Gelukkig gaat het daarna lange tijd redelijk vlak verder, langs de immense wanden van de Drakensbergen, die van zo dichtbij helemaal niet zo'n
aaneengesloten front vormen als aanvankelijk leek. Het zijn kolossale, grof op elkaar gestapelde brokken klei, zo lijkt het. Met enorme
inkepingen.
Maar dan begint de echte tocht. Langdurig scherp omhoog draaiende, her en der wat gladde paden vormen de eerste uitdaging. Langs de kant struikjes
met doornen, groen dik gras en bloemetjes laag bij de grond. Als ik denk dat mijn eerste adem is opgebruikt en mijn bovenbenen hun maximum capaciteit
hebben overschreden, komen de horizontale boomstammetjes. Enkele honderden met daartussen een staphoogte van af en toe een halve meter leiden
ons omhoog. Een slapeloze nacht en een week van weinig slaap eisen hun tol. Terwijl de meeste groepsleden zich steeds verder van mij verwijderen,
sta ik om de haverklap stil. Telkens na drie, vier stammetjes moet ik rusten. Ik kán niet meer. De een na de
ander bereikt de top. Elke keer als ik omhoog kijk, lijkt het wel alsof de richel helemaal niet dichterbij komt. Klimmers vóór mij
verdwijnen uit het zicht, even later gevolgd door vreugdekreten. Mijn reis naar de top is één grote confrontatie met mezelf. Met mijn
lichaam, dat ouder wordt. Mijn vriendin en ik zijn de senioren van de groep en het is voor het eerst dat ik zo keihard tegen de begrenzingen
van mijn fysiek aanloop. Het doet pijn. Ik wil dartelen, net als de jonkies om mij heen, maar de leeftijd laat genadeloos zijn invloed gelden.

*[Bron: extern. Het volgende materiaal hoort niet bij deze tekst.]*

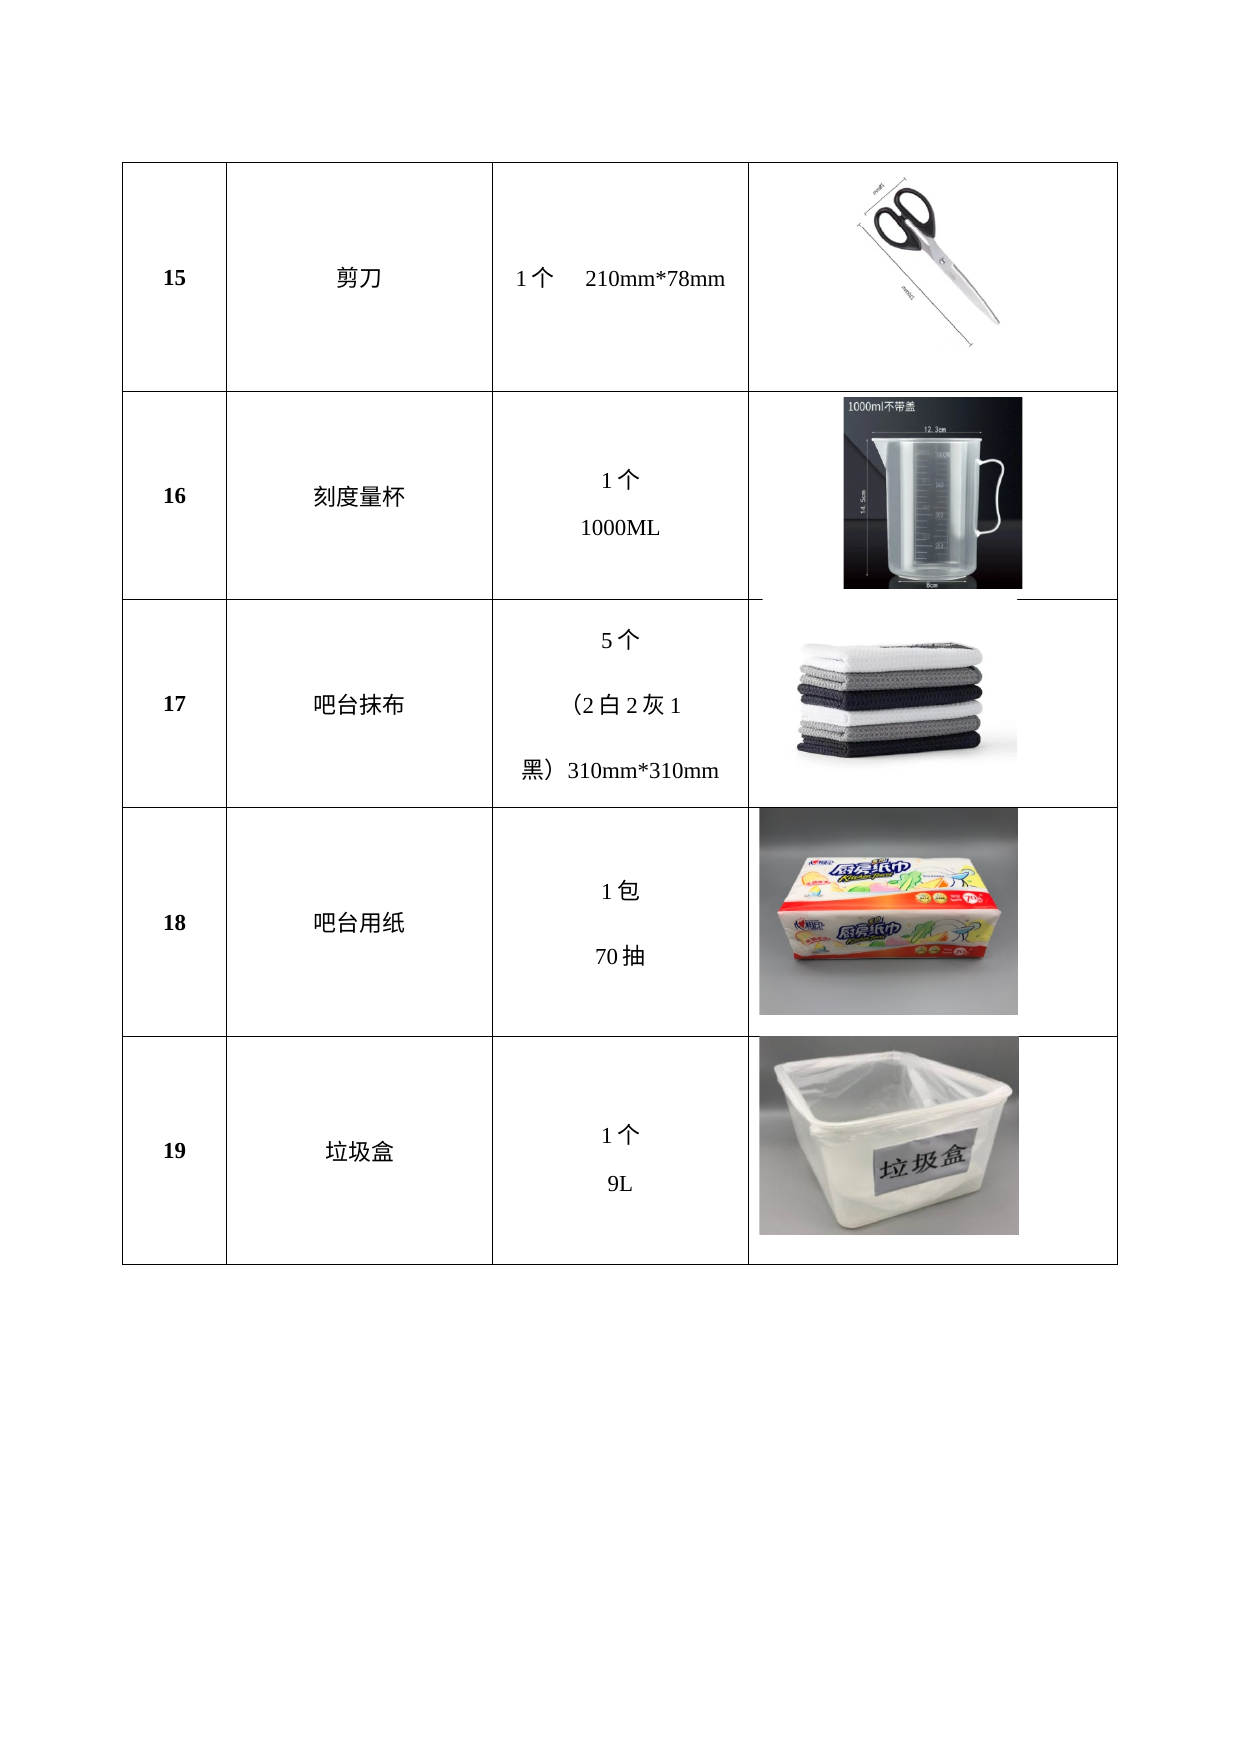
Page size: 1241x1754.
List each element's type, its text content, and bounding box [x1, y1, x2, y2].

table_cell [749, 163, 1117, 391]
table_cell [749, 392, 1117, 599]
picture [762, 598, 1018, 799]
picture [843, 397, 1023, 589]
table_cell 垃圾盒 [227, 1037, 492, 1264]
table_cell 刻度量杯 [227, 392, 492, 599]
picture [759, 808, 1018, 1015]
table_cell 5个 （2白2灰1黑）310mm*310mm [493, 600, 748, 807]
table_cell [749, 1037, 1117, 1264]
table_cell 吧台抹布 [227, 600, 492, 807]
table_cell 19 [123, 1037, 226, 1264]
table_cell 1个 1000ML [493, 392, 748, 599]
picture [759, 1036, 1019, 1235]
table_cell 1个 9L [493, 1037, 748, 1264]
table_cell 16 [123, 392, 226, 599]
table_cell 剪刀 [227, 163, 492, 391]
picture [806, 163, 1060, 363]
table_cell 18 [123, 808, 226, 1036]
table_cell 17 [123, 600, 226, 807]
table_cell 1个 210mm*78mm [493, 163, 748, 391]
table_cell 吧台用纸 [227, 808, 492, 1036]
table_cell [749, 808, 1117, 1036]
table_cell 1包 70抽 [493, 808, 748, 1036]
table_cell [749, 600, 1117, 807]
table_cell 15 [123, 163, 226, 391]
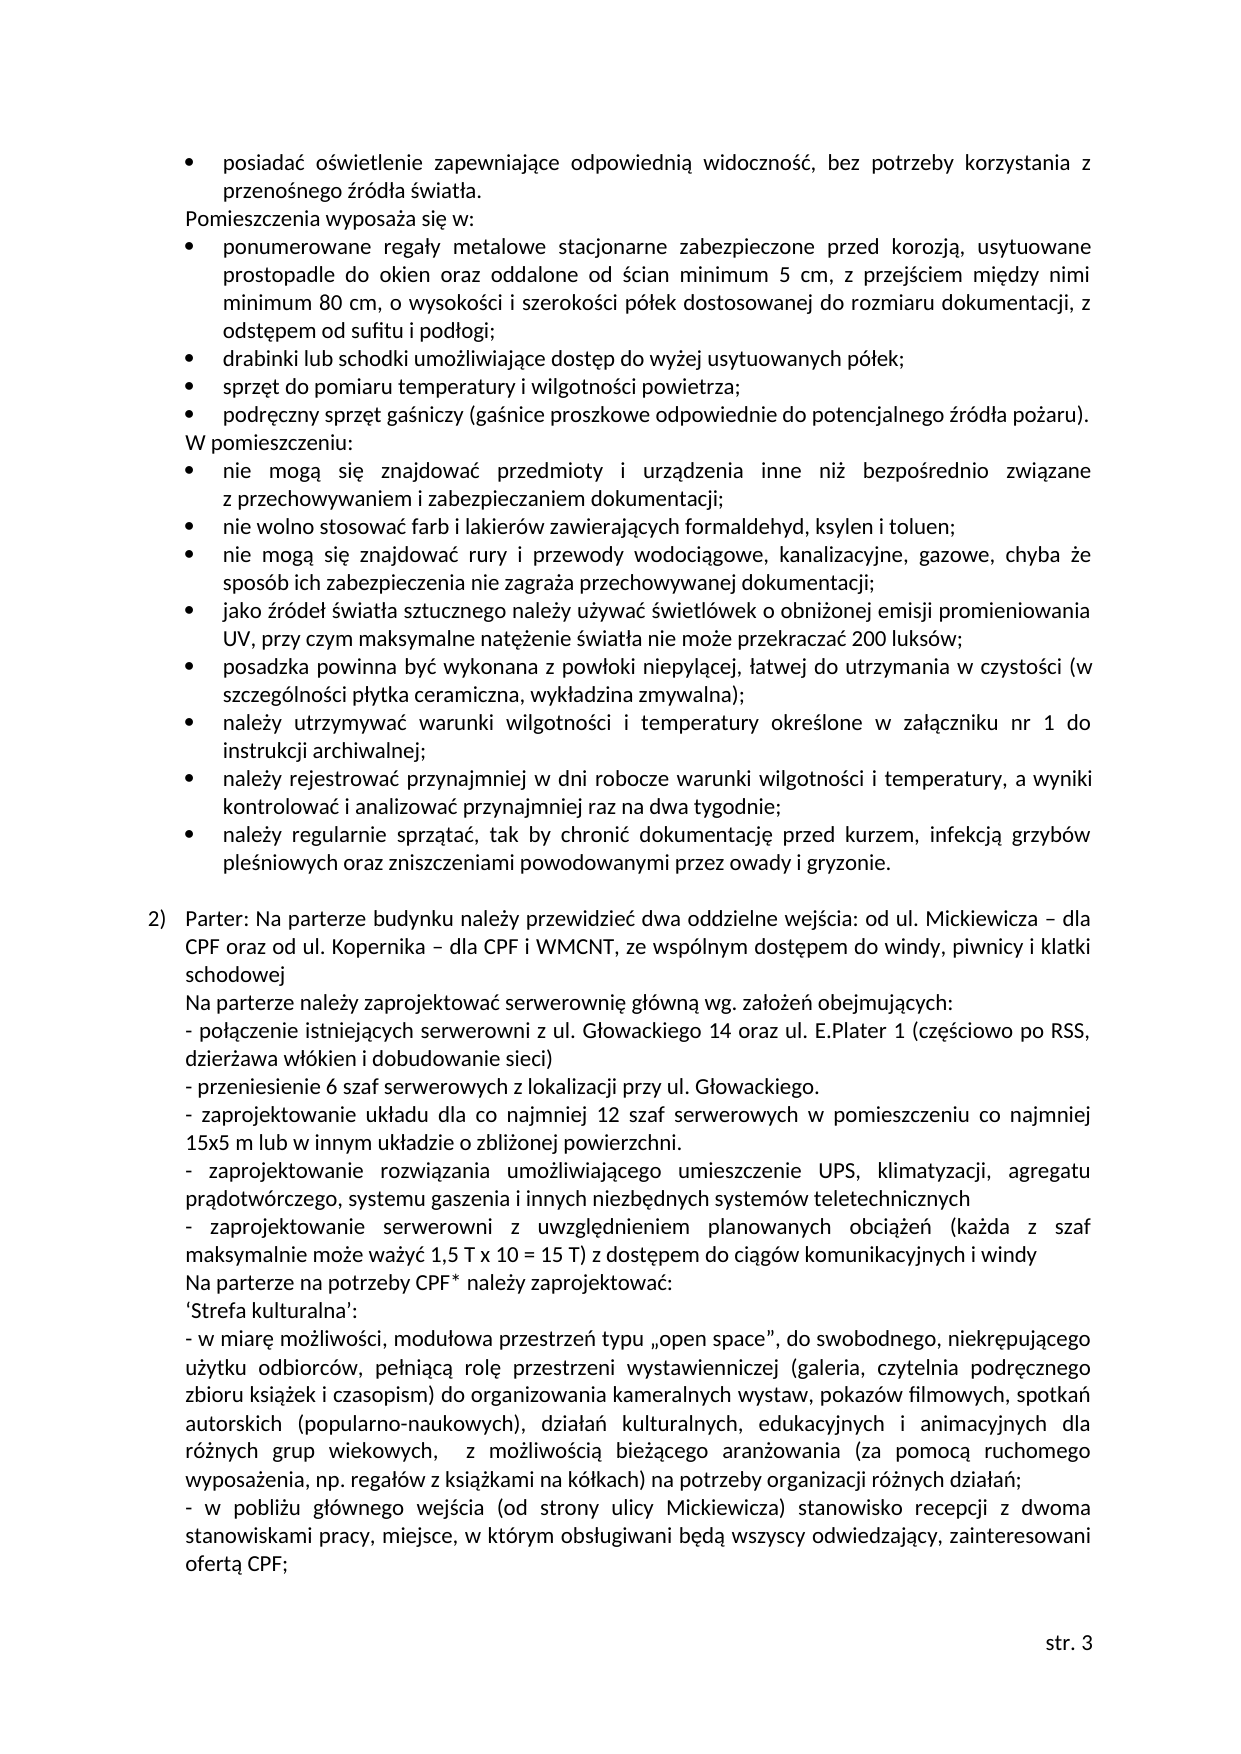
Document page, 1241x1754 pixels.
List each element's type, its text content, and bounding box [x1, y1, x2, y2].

text - zaprojektowanie rozwiązania umożliwiającego umieszczenie UPS, klimatyzacji, agregatu prądotwórczego, systemu gaszenia i innych niezbędnych systemów teletechnicznych [185, 1156, 1092, 1212]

Mijn geest is echter ongebroken. Ik ZAL boven komen, al moet ik onderweg overnachten. Mezelf voorttrekkend aan belendende grassen, kom ik omhoog.
Het gaat in een slakkengang, maar ik vorder. Volledig gesloopt, zijg ik uiteindelijk neer langs de richel. Als ik opkijk, zie ik de rondcirkelende
gieren, wiens nest zowaar ónder ons ligt. Háhá, ik ben hoger dan de gieren. Is dat niet geweldig? Voor even zit ik op het dak
van de Drakensbergen. Wat een oerplek. Eindeloos ver kan ik kijken. De harde, kille wind ruist om mijn lichaam. Verder is alles zoals het ooit was.
De gieren cirkelen voor onze neus. Het maakt geen geluid. Ik ben in totale verrukking.
De volgende ochtend sta ik op in het nog halfvolle schemer. Rond half zes piept het eerste licht vanachter een heuvel, snel gevolgd door de opkomende zon. De eerste
stralen zetten de bergwanden in vuur en vlam. Voor enkele minuten zijn de Drakensbergen voorzien van een roodachtige, oranje laag.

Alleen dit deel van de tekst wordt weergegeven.